Paul Porter is closing the door on his engineering career - even though he's only 29. In recent weeks, his wife and five close colleagues were added to the more than 50,000 employees axed by his employer, Nortel Networks. That was the catalyst that prompted the New York native, already disgruntled with his choice of profession, to look into attending either business or law school.

"I spent seven years in school, and it resulted in a six-year career," says Mr. Porter, who feels his master's degree in engineering is little more than "a base."

It's a pattern that's recurring with surprising, and disturbing, frequency in a profession long known for job security.

Dissatisfaction with the field is growing rapidly. Layoffs, the influx of foreign workers, and offshore outsourcing of jobs have caused the pocket-protector set to either leave the profession in large numbers or seek new careers after being laid off.

And if that isn't enough to make engineers' neckties curl in Dilbert-style desperation, there's the nature of the work itself. In an era when high-tech gear becomes obsolete almost as fast as dairy products, many in the field feel they must advance at a steady pace or risk being cast aside.

It's a far cry from the era when engineering skills were a ticket to a lifelong salary and, some say, raises questions about America's ability to remain at the forefront of technology.

"For people who view this as a career, engineering is in worse shape now than it's been in years," says LeEarl Bryant, president of the Institute of Electronic and Electronic Engineers (IEEE-USA), which represents 235,000 professional members.

The downturn in the profession has taken many by surprise. In the '80s many felt there was an engineering shortage in the US to compete with Japan's dominance of technology markets. Then, the commercialization of the Internet created a hiring frenzy in which high-tech corporations gave huge bonuses to new hires and the employees who referred them. The IEEE-USA reports that such bonuses pushed the median salary for its members to $93,100 at the peak of the dotcom era.

Tough times; huge layoffs

But all that changed with the dotcom bust and the recession. This year, for example, telecommunications and computer makers have already slashed nearly 400,000 workers - and that's down from last year's 500,000 layoffs - according to outplacement firm Challenger, Gray & Christmas.

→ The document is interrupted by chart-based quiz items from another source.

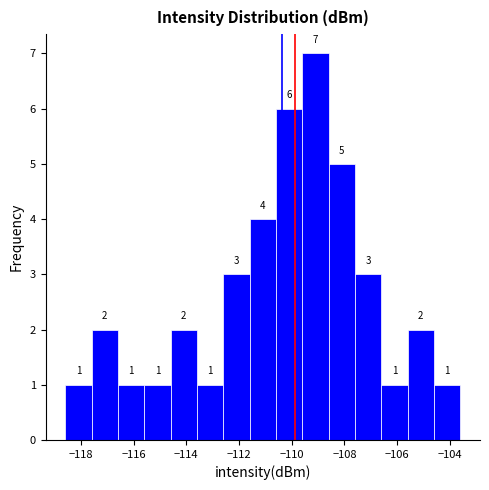

Reading left to right, transcribe this chart: for each bar, give the range it covers on the x-axis and its height. The bar edges are not printed on the chart, so give them approximately, as read against the axis.

-118.6 to -117.6: 1
-117.6 to -116.6: 2
-116.6 to -115.6: 1
-115.6 to -114.6: 1
-114.6 to -113.6: 2
-113.6 to -112.6: 1
-112.6 to -111.6: 3
-111.6 to -110.6: 4
-110.6 to -109.6: 6
-109.6 to -108.6: 7
-108.6 to -107.6: 5
-107.6 to -106.6: 3
-106.6 to -105.6: 1
-105.6 to -104.6: 2
-104.6 to -103.6: 1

Even Dilbert creator Scott Adams, himself a former engineer, has an eye on the trend. "The general balance of power has swung. Engineers had it for a while, now the bosses have it back," says Mr. Adams, whose comic-strip boss has hair shaped like a pair of horns on either side of his balding head.

Adding to the frustration of some engineers are the numbers of foreigners competing for jobs. In 2000, near the end of the high-tech boom, industry CEOs convinced Congress to nearly double the number of H-1B visas, allowing up to 195,000 skilled workers from India and elsewhere into the US. Some engineers contend that those CEOs kept many of those H-1B workers while cutting higher-paid US citizens.

"About 80,0000 engineers were unemployed a few months ago. If you take out the H-1Bs who came in, you'd have jobs for all of them," the IEEE-USA's Bryant says. The organization is lobbying Congress to lower the number of H-1B issued.

But US companies may continue to rely on foreign workers as the number of people entering the profession shows signs of decline. Demand for engineering courses is down in the US, according to the National Science Foundation statistics. In 2000, there were just over 59,000 engineering graduates compared to 63,000 students in 1996.

Not everyone is gloomy about prospects in the profession, however. "Salaries are up, and we're faring better [concerning layoffs] than many other professions," says Win Philips, chairman of the American Association of Engineering Societies.

Shorter careers than athletes

Many engineers are facing a challenge of a different sort. Graying engineers who have decades of work experience are as rare as a black and white TV. Even those under 40 are often considered old: A computer-science professor in California has statistics to show that programmers have careers not much longer than pro-football players.

"The half-life of engineering knowledge, the time it takes for something to become obsolete, is from seven to 2-1/2 years. Lifelong learning is critical in this profession," says William Wulf, president of the National Academy of Engineering. Still, he says, engineering is "an incredibly exciting and rewarding profession."